Approximately 1.5% of hospital patients develop hospital acquired pneumonia. Aspiration is the major risk factor for pneumonia and is associated with reduced ability to mechanically clear respiratory pathogens into the stomach. Currently non-invasive methods of diagnosing hospital acquired pneumonia are less robust than invasive methods, and lead to over-diagnosis. Accurate diagnosis is key to surveillance, prevention and treatment of HAP, and also to improving outcomes; newer imaging modalities such as phase contrast X-ray imaging and nanoparticle enhanced magnetic resonance imaging may help. Potential preventative strategies such as systematic swallowing assessment in non-stroke patients, and interventions such as improving oral hygiene need further, robust randomised controlled trials. Antibiotics are likely to continue to be the mainstay of treatment, and new antibiotics such as ceftobiprole are likely to have a role in treating hospital acquired pneumonia. Given the spread of antimicrobial resistance, alternative treatment strategies including bacteriophages, peptides and antibodies are under investigation. Reducing the incidence of hospital acquired pneumonia could decrease length of hospital stay, reduce inappropriate antibiotic use, and both improve functional outcomes and mortality in our increasingly aged population.
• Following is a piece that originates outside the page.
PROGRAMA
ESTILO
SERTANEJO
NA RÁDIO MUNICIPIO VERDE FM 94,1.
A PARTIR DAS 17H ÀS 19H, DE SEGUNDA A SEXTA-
Respiratory infections are now the commonest healthcare-associated infection in Europe,[1] and include hospital acquired pneumonia (HAP) and ventilator associated pneumonia (VAP). HAP refers to pneumonia (infective inflammation of the alveoli) contracted after 48 h in a hospital setting visible as new infiltrates on chest radiograph, not associated with mechanical ventilation. VAP refers to pneumonia contracted after 48 h of mechanical ventilation either via endotracheal tube or tracheostomy.

HAP is something of a Cinderella disease; compared to its estimated incidence of 1.5% of all hospital admissions[2] it has received little attention or research.[3] This may be in part because HAP is hard to study. While advances have been made in diagnosing VAP using invasive sampling techniques such as bronchoalveolar lavage,[4] and preventative strategies have been extensively investigated.[5,6] HAP remains relatively understudied. The majority of HAP is seen in older, frailer people, where cognitive impairment, delirium and dementia are common, and where bronchoscopy or ventilation (and thus invasive sampling) may not be in the patient's best interests.
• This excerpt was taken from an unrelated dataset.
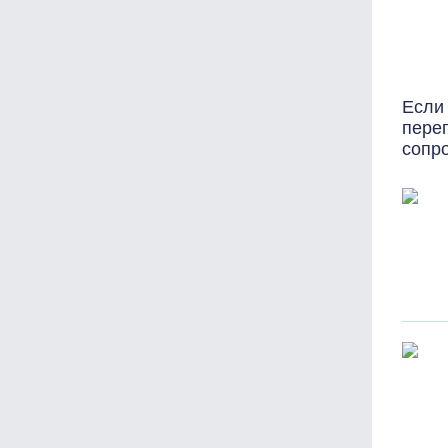
Если 
пере
сопр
Respiratory infections account for 26% of healthcare associated infections across Europe.[1] In one study of over 600,000 patients undergoing abdominal surgery, patient diagnosed with HAP experienced a 10-day increase in length of stay, a fourfold increase in the likelihood of transfer to a healthcare institution, a 75% increase in mean healthcare cost and treatment with antibiotics.[7] However, diagnostic uncertainty means that at least some of these antibiotic prescriptions, frequently with broad-spectrum action, are likely unnecessary, potentially contributing to the spread of antibiotic resistance, while the real underlying diagnosis goes untreated.
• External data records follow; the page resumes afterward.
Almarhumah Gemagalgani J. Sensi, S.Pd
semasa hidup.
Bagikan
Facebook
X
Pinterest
HAP occurs because of micro (or macro-) aspiration of the patients' own oropharyngeal material[8] and the process is outlined in Figure 1. 'Hospital' type respiratory pathogens occur more commonly in the mouths of those who are unable to mechanically clear their oral secretions, a situation seen in patients with dysphagia or in patients with a reduced level of consciousness.[9] Thus impaired swallow has two steps. Firstly there is stagnation within the mouth, such that environmental organisms are not cleared effectively into the stomach. Secondly this stagnant oral material is then misdirected into the lungs, a process known as aspiration. Once aspirated, the host immunity may not be capable of reacting in a sufficiently vigorous manner to the altered microbiota,[10] and infection occurs. VAP can be seen as an extension of HAP, with each risk factor being stronger. HAP occurs due to infection developing from endogenous microbiota, rather than person to person transmission, explaining why improved environmental cleaning has not made the same impact on respiratory infection as other healthcare associated infections and hence why respiratory infection now accounts for a larger proportion of healthcare infections relative to infections that are sensitive to environmental decontamination.

Figure 1.

The pathophysiology of hospital acquired pneumonia and ventilator associated pneumonia.